I made the switch fully recently. It’s honestly nicer overall for sure. Glad to see things picking up. The more that move over, the more support Linux will get.
I’m not seeing anyone comment on the last paragraph of the article, so I’ll paste it here.
With the SteamOS / Steam Deck monthly numbers not showing any magnificent gains, I am curious over this 0.5% increase for Linux gaming overall and whether it’s genuine.
The likely explanation is when looking at the demographics and seeing Steam by Chinese users dropping 3.4% while the English usage picked up by 3.4%. Chinese gamers and reporting differences there have previously vastly swayed Steam statistics in prior months.
So this might just be a maths artifact.
Are there numbers on Steam Deck sales?
All they said for sure was they sold out their first two production runs which were based on pre-order numbers, and that was over 1mil at the time they said that.
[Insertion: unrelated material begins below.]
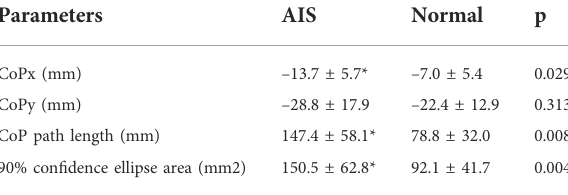
TABLE 2 Static balance parameters in adolescent idiopathic scoliosis (AIS) and normal subjects ( n =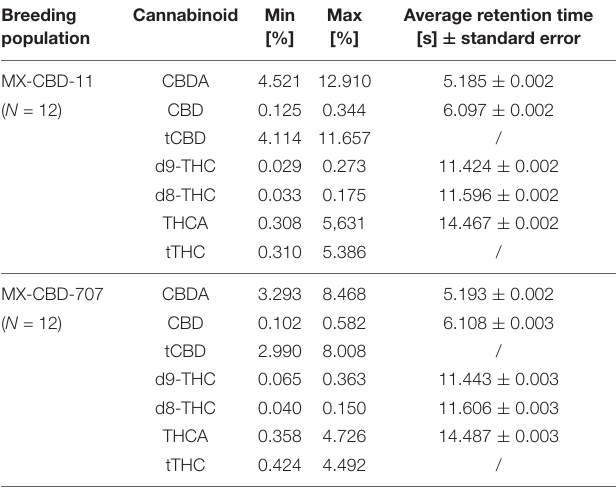
TABLE 2 | Concentrations of CBDA, CBD, tCBD, THCA, d8-THC, d9-THC, and tTHC (in % w/w) measured in dried inflorescences of breeding populations MX-CBD-11 and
Found this quote though:
“According to Omdia, the Steam Deck sold an estimated 1.62 million units in 2022, and is on track to sell about 1.85 million units throughout 2023. This would push total Steam Deck unit sales to 3.47 million by the end of 2023.”
So if true, they blew through those first units super fast, and then ramped production again. I’m sure they sold a ton last month when t was 20% off for Summer Sale as well.
nice
Thank you for sharing, great to see we are growing!
Niceee, let’s go my dudes and dudettes.
Is there a breakdown of Steam Deck vs other Linux?
literally open the article
I was hoping someone would be kind enough to tell me.
I come to the comments so I don’t have to read the article as well.
Then I’ll add extra comments using only the information in the comments section.
This is the way
It’s also the thumbnail for the link. I don’t know what the input is for other apps but on sync I could long press it to hover the image with the breakdown and one of the others I used just makes the previews fit to begin with.
But since I’m such a great servant to random people, deck: as in title, arch Linux and Ubuntu: 0.1 and change, Manjaro and mint(? I already forgot): 0.0something … I have 256kb of memory and most of it is reserved by bloatware.
Just installed Pop OS a few days ago and already got the survey, so I guess I’m helping?
That said, gaming on Linux is still a bit too fiddly to set up for your average person. Out of the 6 games I played so far, I had to tinker with 3 of them to get them running, despite having none of these problems on a Steam Deck. Though the common theme seems to be non-Steam launchers (Ubisoft Connect, Riot Games and FFXIV) causing them.
For non-gaming purposes (browsing, programming, multimedia) on the other hand it’s been smooth sailing.
Good to see the continued growth
I’m happy for the growth— but are we sure this isn’t just from the increased counts due to the steam deck?
I read further; “When looking at the Steam Linux breakdown, the SteamOS Holo that powers the Steam Deck is now accounting for around 42% of all Linux gamers on Steam. “
Basically the Linux usebase doubled thanks to the Deck.
“Spikes”? Come on, guys, .04 percent is a rounding error.